WHAT TO WORK ON: Write the entries below out again exactly; any picture in them stays out.

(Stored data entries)

☆ ☆ ☆

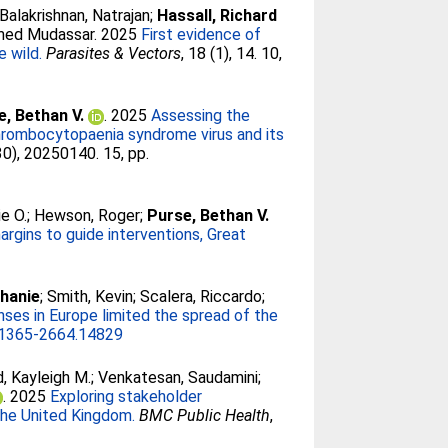
Balakrishnan, Natrajan
;
Hassall, Richard
med Mudassar
. 2025
First evidence of
e wild.
Parasites & Vectors
, 18 (1), 14. 10,
e, Bethan V.
. 2025
Assessing the
thrombocytopaenia syndrome virus and its
30), 20250140. 15, pp.
e O.
;
Hewson, Roger
;
Purse, Bethan V.
argins to guide interventions, Great
phanie
;
Smith, Kevin
;
Scalera, Riccardo
;
nses in Europe limited the spread of the
1365-2664.14829
, Kayleigh M.
;
Venkatesan, Saudamini
;
. 2025
Exploring stakeholder
 the United Kingdom.
BMC Public Health
,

☆ ☆ ☆

SOLUTION TO THIS PROBLEM:
Balakrishnan, Natrajan
;
Hassall, Richard
med Mudassar
. 2025
First evidence of
e wild.
Parasites & Vectors
, 18 (1), 14. 10,
e, Bethan V.
. 2025
Assessing the
thrombocytopaenia syndrome virus and its
30), 20250140. 15, pp.
e O.
;
Hewson, Roger
;
Purse, Bethan V.
argins to guide interventions, Great
phanie
;
Smith, Kevin
;
Scalera, Riccardo
;
nses in Europe limited the spread of the
1365-2664.14829
, Kayleigh M.
;
Venkatesan, Saudamini
;
. 2025
Exploring stakeholder
 the United Kingdom.
BMC Public Health
,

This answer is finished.